Prepare red shiso leaves before making pickled plums.
It is a simple process of blanching the leaves with salt and squeezing out the scum.
If you are a firsttimer, or if you have forgotten how to do it after a long time, this will help you.
Actually, it has been a long time since my grandmother and I did it.
I pickle plums every year, but for a while, I used “commercially available packs of red shiso.
I put together some tips in this video.
Video Table of Contents
00:00 When to add red shiso
01:03 Outline of the procedure
01:44 Ingredients and quantity
02:25 Picking and washing leaves
03:13 Salting
04:49 Main pickling
05:31 Commercial red shiso packets
06:35 Reasons for adding red shiso
07:13 Talk about pickled plums
When making with 2 kg of plums
In this video, 1 kg of plums are pickled in freezer bags (freezer bags).
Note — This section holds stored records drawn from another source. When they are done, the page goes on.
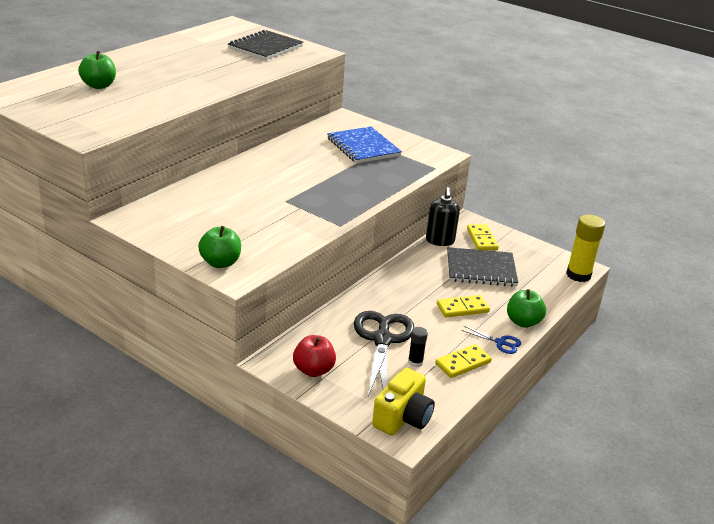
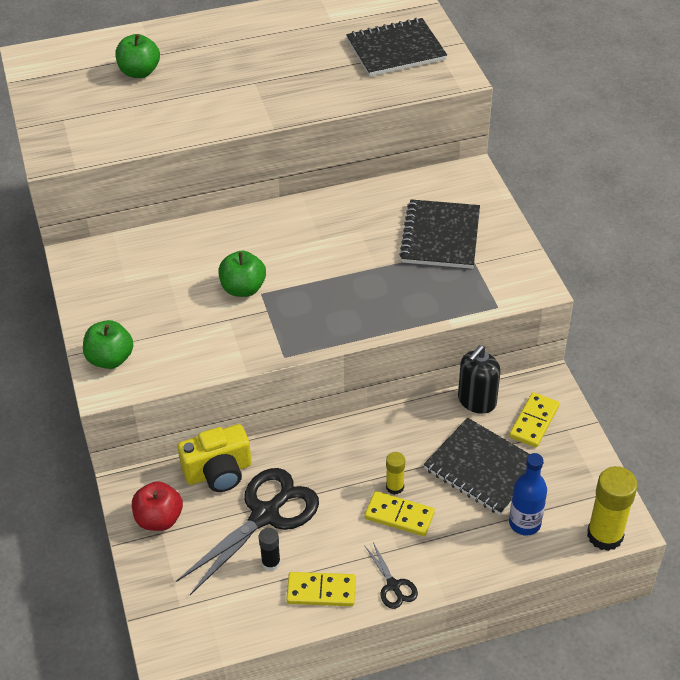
camera: 40 degrees right, 15 degrees up
blue notebook [327,127,402,163] -> black notebook [399,199,480,269]
yellow camera [372,368,435,436] -> yellow camera moved to [178,424,252,492]
blue scissors [461,326,521,354] -> black scissors [364,543,418,609]
green apple [507,289,546,328] -> green apple moved to [218,251,266,297]
none -> yellow glue stick [386,452,405,495]
none -> blue bottle [509,453,547,536]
It may be more common to pickle 2 kg of plums.
The quantity of shiso is doubled, 23 bunches.
The preparation method is the same.
To make it easier to squeeze, squeeze them into two pieces and make two clumps like rice balls at the end.
●The trick is to keep bacteria and moisture out.
Disinfect hands with alcohol or use cooking gloves.
When squeezing out the scum, squeeze it out firmly.